*** Begin section ***
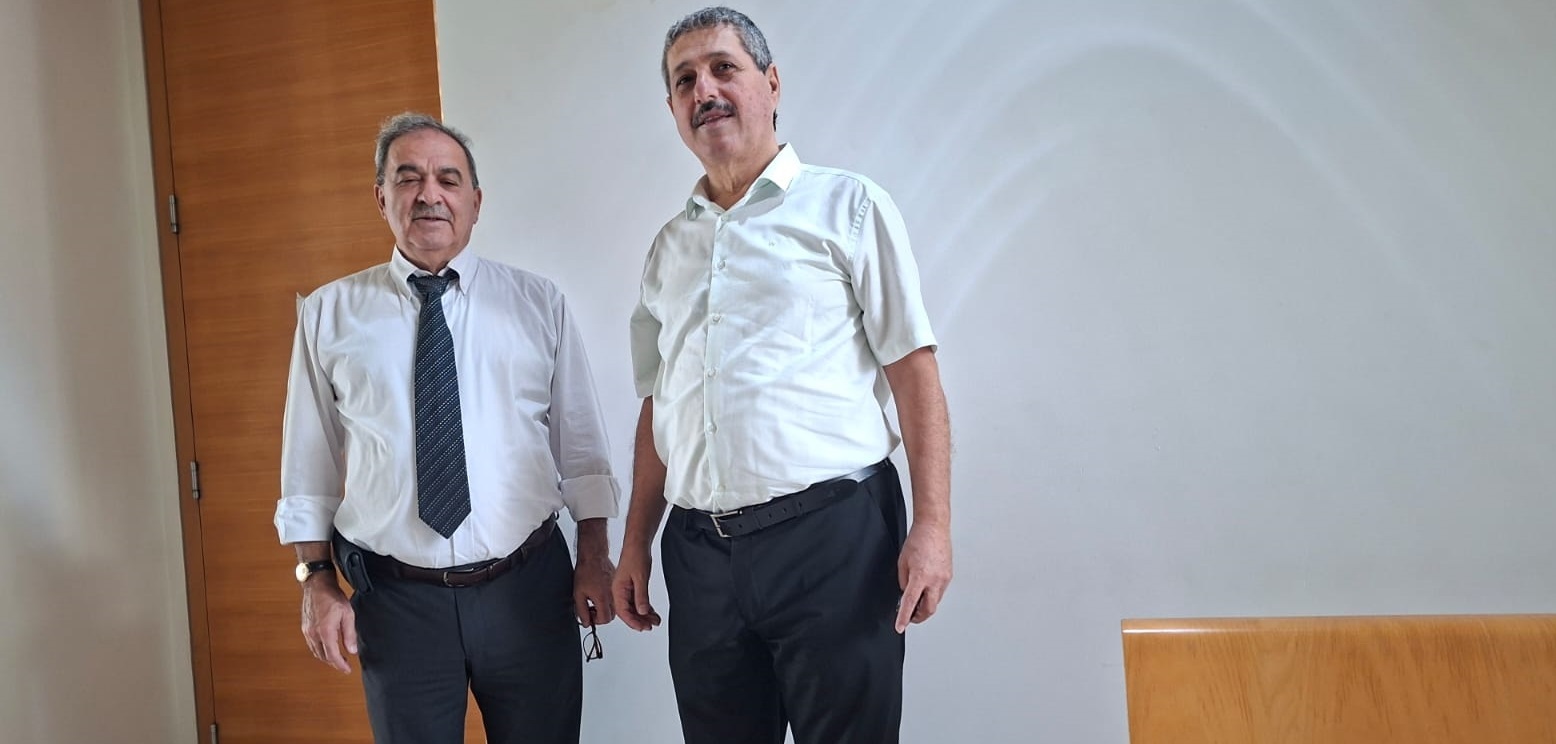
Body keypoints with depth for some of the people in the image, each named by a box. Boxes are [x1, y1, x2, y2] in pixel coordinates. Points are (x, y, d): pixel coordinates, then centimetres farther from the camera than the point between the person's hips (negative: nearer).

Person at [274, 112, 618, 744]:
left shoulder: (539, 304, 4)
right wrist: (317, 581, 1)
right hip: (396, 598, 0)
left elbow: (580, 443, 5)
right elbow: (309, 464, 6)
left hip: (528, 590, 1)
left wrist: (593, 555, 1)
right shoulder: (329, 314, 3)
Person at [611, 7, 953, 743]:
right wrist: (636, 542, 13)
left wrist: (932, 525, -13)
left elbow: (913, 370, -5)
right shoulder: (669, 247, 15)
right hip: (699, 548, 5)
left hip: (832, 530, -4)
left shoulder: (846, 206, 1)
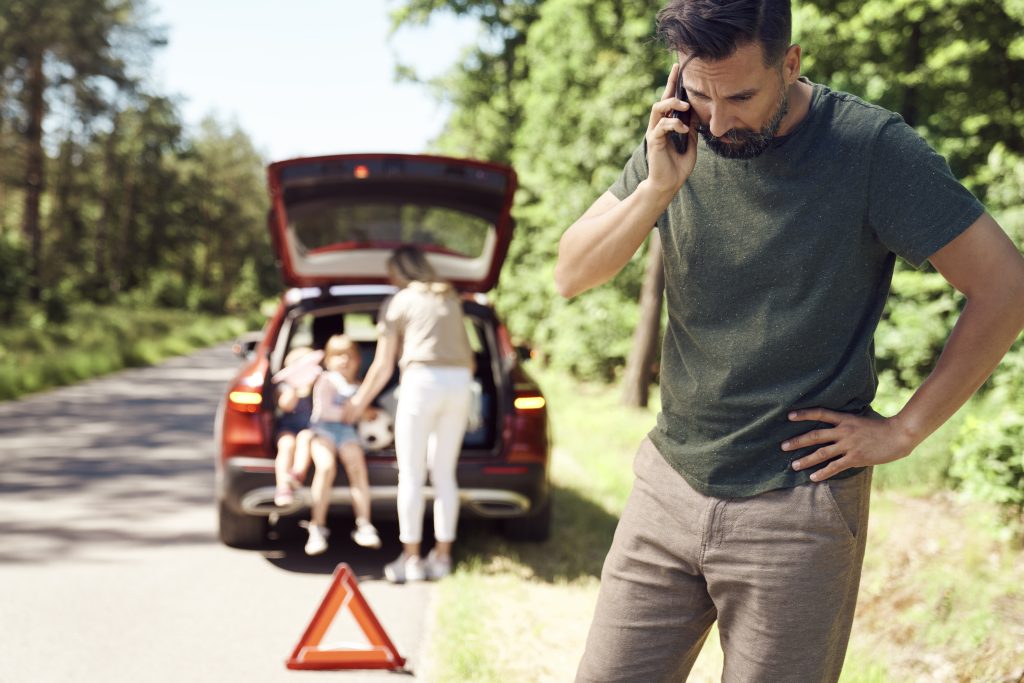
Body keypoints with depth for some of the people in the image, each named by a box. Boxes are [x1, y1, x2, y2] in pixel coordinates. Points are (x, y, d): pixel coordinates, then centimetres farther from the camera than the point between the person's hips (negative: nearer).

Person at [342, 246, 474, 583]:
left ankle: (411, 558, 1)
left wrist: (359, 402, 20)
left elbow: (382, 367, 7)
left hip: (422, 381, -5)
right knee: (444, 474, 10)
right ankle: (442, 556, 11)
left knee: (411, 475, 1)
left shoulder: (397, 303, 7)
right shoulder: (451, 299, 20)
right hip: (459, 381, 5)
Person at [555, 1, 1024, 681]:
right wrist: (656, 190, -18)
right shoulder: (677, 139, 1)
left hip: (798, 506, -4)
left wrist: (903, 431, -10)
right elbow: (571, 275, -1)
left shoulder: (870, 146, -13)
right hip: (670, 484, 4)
*** End section ***
*** Begin section ***
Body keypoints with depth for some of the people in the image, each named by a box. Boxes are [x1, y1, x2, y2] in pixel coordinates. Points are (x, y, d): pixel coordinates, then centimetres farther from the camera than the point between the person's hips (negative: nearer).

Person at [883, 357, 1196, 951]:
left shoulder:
*** End section ***
*** Begin section ***
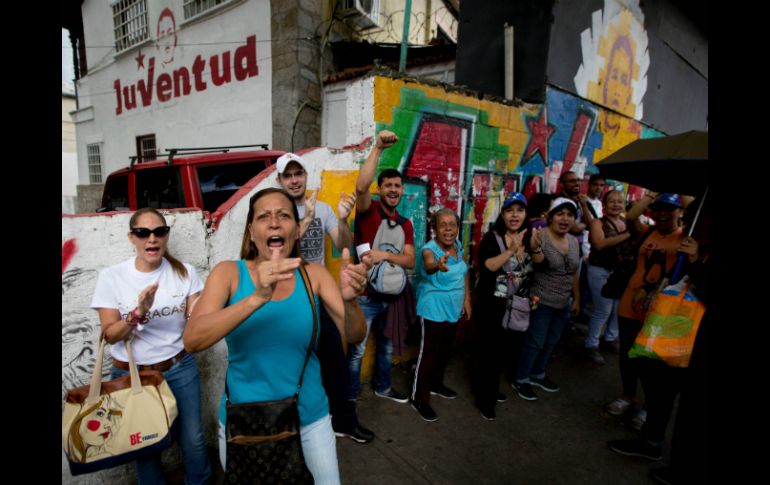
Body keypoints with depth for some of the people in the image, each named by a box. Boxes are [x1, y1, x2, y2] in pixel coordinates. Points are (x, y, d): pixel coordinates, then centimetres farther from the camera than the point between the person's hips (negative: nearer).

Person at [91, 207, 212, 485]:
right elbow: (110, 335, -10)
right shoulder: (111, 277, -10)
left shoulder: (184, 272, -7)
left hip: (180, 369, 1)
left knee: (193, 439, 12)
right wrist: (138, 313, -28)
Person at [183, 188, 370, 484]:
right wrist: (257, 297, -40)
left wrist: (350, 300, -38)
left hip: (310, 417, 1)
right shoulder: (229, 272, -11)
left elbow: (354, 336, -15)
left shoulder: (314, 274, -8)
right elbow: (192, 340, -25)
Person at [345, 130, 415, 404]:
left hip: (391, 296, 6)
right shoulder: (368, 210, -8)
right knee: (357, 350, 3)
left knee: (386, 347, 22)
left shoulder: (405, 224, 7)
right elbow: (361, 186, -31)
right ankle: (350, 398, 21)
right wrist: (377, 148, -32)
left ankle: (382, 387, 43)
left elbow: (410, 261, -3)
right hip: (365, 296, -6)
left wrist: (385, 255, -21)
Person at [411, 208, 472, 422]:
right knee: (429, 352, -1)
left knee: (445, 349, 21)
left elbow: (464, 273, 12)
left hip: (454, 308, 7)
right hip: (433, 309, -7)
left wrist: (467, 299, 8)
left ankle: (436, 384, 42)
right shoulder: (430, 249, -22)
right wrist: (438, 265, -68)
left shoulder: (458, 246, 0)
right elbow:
*** End section ***
- ABOUT THIS EXERCISE: Copy out every line from the one containing "left hip: (180, 369, 1)" down to the one containing "left shoulder: (405, 224, 7)", including both, with no changes.

- COMPLETED TASK:
left hip: (180, 369, 1)
left knee: (193, 439, 12)
right wrist: (138, 313, -28)
Person at [183, 188, 370, 484]:
right wrist: (257, 297, -40)
left wrist: (350, 300, -38)
left hip: (310, 417, 1)
right shoulder: (229, 272, -11)
left elbow: (354, 336, -15)
left shoulder: (314, 274, -8)
right elbow: (192, 340, -25)
Person at [345, 130, 415, 404]:
left hip: (391, 296, 6)
right shoulder: (368, 210, -8)
right knee: (357, 350, 3)
left knee: (386, 347, 22)
left shoulder: (405, 224, 7)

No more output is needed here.